Em tempos de computação ubíqua, vivemos em um momento em que não podemos ignorar a nossa relação com a tecnologia e como ela afeta e transforma nosso cotidiano e nossas vidas. Com o intenso interesse e pesquisa no campo da Internet das coisas (IoT), vemos que as interações entre homem e máquina se tornam cada vez mais invisíveis, muitas vezes não precisamos mais pressionar um botão para tomar uma ação, sensores e algoritmos de inteligência artificial começam a funcionar quase como adivinhos. Mas, ao contrário de um cenário místico de previsão do futuro, são trabalhados dados e análises sistêmicas. Até que ponto esse tipo de tecnologia pode nos trazer qualidade de vida sem torná-la uma sequência de protocolos?

Os objetos ganham uma nova dimensão, uma interconectividade global de informações.
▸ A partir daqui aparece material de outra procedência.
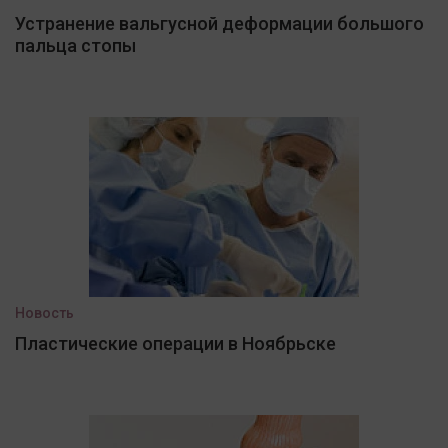
Устранение вальгусной деформации большого
пальца стопы
Новость
Пластические операции в Ноябрьске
Tudo está conectado a uma rede global, tudo está na nuvem, e o que é essa conexão em nuvem senão uma grande memória coletiva externalizada?

Dessa forma, fica à mostra um futuro em que os ambientes respondam às nossas memórias, criem as suas próprias e perpetuem o ciclo histórico, como já vimos, do homem utilizando suas tecnologias buscando significado, dando significância e construindo a sua memória.